Niğde’nin Bal ligindeki temsilcisi Niğde Belediyespor Pazar günü İmamoğlu Belediyespor ile kendi evi ve seyircisi önünde unutulmayacak bir mağlubiyet aldı..

Unutulmayacak derken skor açısından demek istemedim.

Genel olarak karşılaşmayı enine boyuna bir değerlendirmek lazım.

İlk önce takımdan başlamak en doğrusu sanırım.

Takım bu karşılaşmada daha önce oynadığı oyunu kesinlikle oynamadı. Rakibin lidere karşı dirençli futbol oynaması futbolun doğasında var. Geçmişte Niğde Spor 5 Şubat Stadyumunda Beşiktaş’a kök söktürmedi mi. Bu maç ta aynen öyle oldu. Bir de kalemizde gördüğümüz gol işin tuzu biberi oldu.

Rakip İmamoğlu gerçekten Niğde Belediye karşısında akıllı bir futbol sergiledi. Yanımdaki arkadaşıma karşılaşmanın ilk 10 dakikası içerisinde bu gün takım iyi değil, rakip takım çok daha etkili oynuyor. Biz bu oyun karşısında istediğimizi yapamıyoruz. İçimde bir sıkıntı var. İnşAllah korktuğum olmaz demiştim. O da bana unut abi öyle bir şey olmaz demişti. Korktuğum başıma geldi desem yeridir ve  yenildik..  

İşin en kritik tarafına gelince maçın hakemi karşılaşmada verdiği kararlar ile hem taraftarı hem de futbolcuları çileden çıkardı.  Sadece bizim takımı değil rakip takımı da çileden çıkardı. Sonuçta maçı o yönetiyor ve onun dediği oluyor. Maçı hakem şöyle yaptı böyle yaptı ya kadar getirmek yerine adam akıllı oynayıp maçı almamız gerekiyordu işte biz onu yapamadık.

Takımın oyununu değerlendirecek olursak, ver kaçlar, uzun toplar, taktikler mükemmel. Ataklar da etkili fakat keleye yaklaşınca bir heyecan basıyor sanki oyuncuları. Rakip sahanın ceza alanı içerisinde ne oluyorsa oluyor, topu kaptırıyoruz, yada bencillik yapıp müsait olana topu vermek yerine golü ben atayım havasına giriyoruz. Futbol takım oyunu. Ama zaman zaman takım bireysel harekete döndüğünde rakibin ceza alanı içerisindeki birçok gol pozisyonu maalesef topu kalelerle buluşturmuyor.

Dedik ya maçı komple değerlendirmek gerek diye.

Spor ve taraftar ilişkisi işin olmazsa olmazı. Bunu kabul etmeyen var mı ? Yok ..

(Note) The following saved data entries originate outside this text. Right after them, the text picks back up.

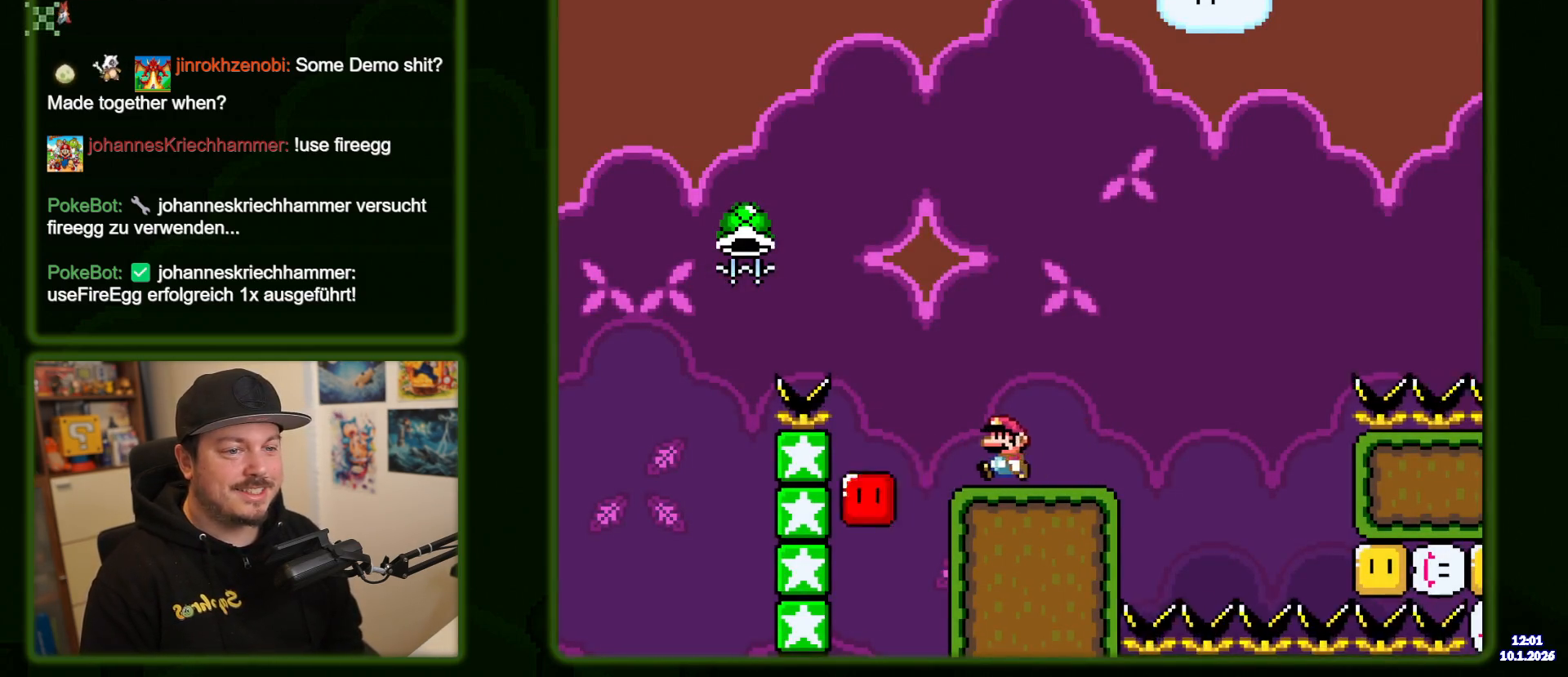
{"buttons": ["B", "Y", "DPAD_RIGHT"], "events": [[450, "DPAD_LEFT", "up"], [500, "DPAD_RIGHT", "down"]]}
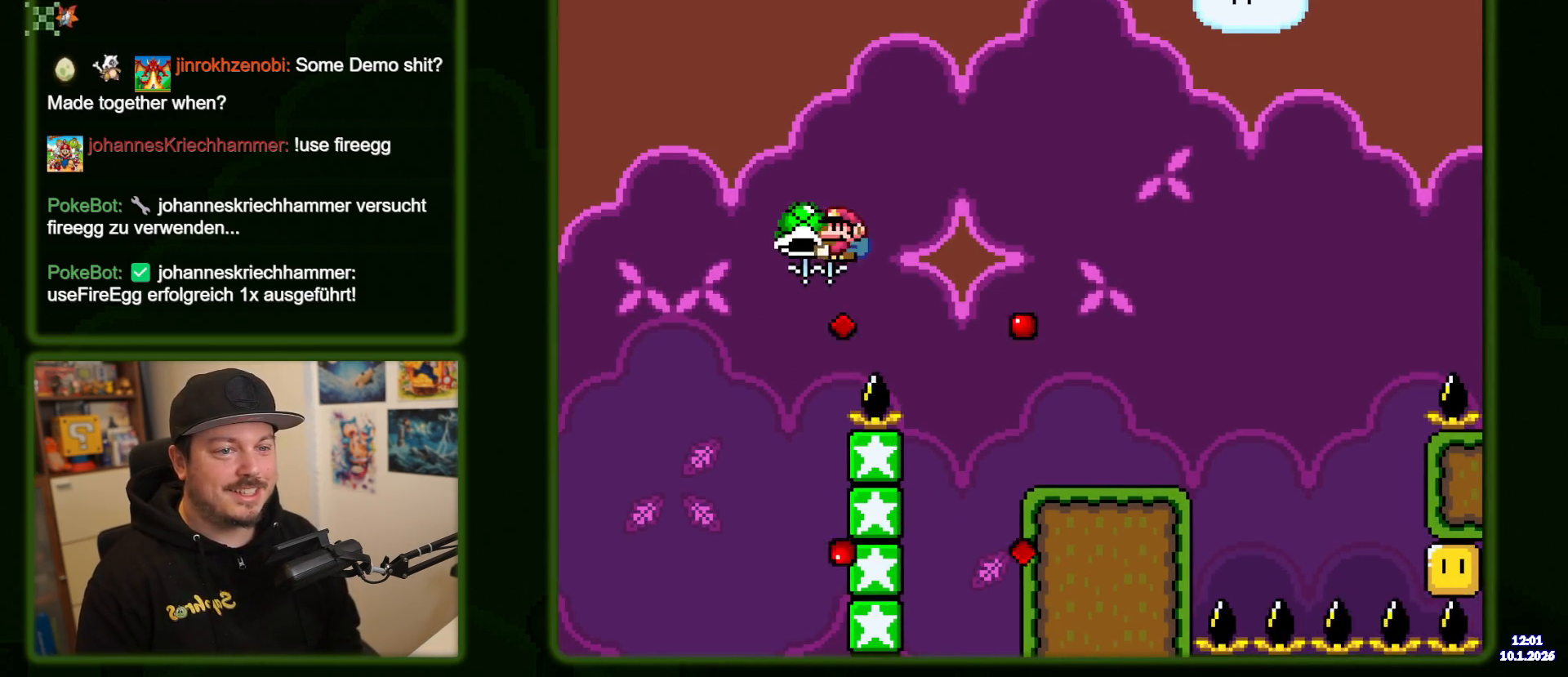
{"buttons": ["B", "Y", "DPAD_RIGHT"]}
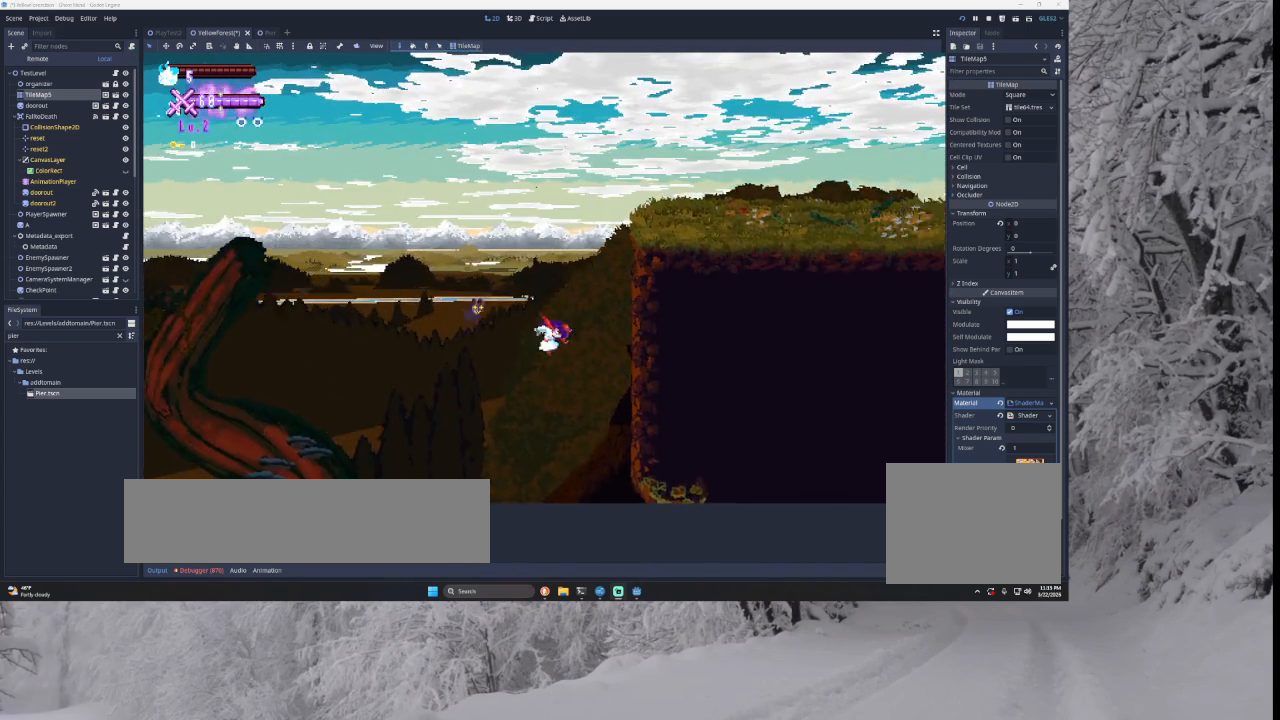
Gameplay with a controller (PlayStation layout); each line is a JSON object with the inputs held at the frame after it. "events" lists button and stick changes between this image and that frame as [ms after this image, input, new state], when the widget could be followed in between.
{"buttons": ["TRIANGLE", "L3"], "left_stick": "right", "right_stick": "center", "events": [[67, "L3", "up"], [133, "left_stick", "center"], [167, "TRIANGLE", "up"], [233, "TRIANGLE", "down"], [300, "left_stick", "right"], [467, "L3", "down"]]}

E, o zaman. Neydi o tezahüratlar..

Şimdi yapılan tezahüratları yazsam maça gitmeyenler kim bilir neler derler.

Ben sadece şunu söylemek istiyorum. Belki bizim de gerçekten çok fanatik taraftarlarımız var. Takımı sevmek onun başarısı için gece gündüz kar kış demeden deplasmana gitmek büyük bir fedakarlık işi..

Ama işin dozunu kaçırmamak lazım.

Şimdi düşünün seyirciler arasında birçok bayanın olduğunu unutmayın.

Açıkçası ben utandım.  Gol atınca yada maç bitince karşı rakibe söylenen en düşük dozajlı tezahürat.. “ Koyduk mu “ .

Tamam maçlar, futbol, spor karşılaşmaları birer stres atma ortamları olsun. Eyvallah. Fakat arkadaşlar nedir diğer tezahüratlar.. Herkesin annesi, bacısı, kız arkadaşı var o karşılaşmaları izlemeye gelen..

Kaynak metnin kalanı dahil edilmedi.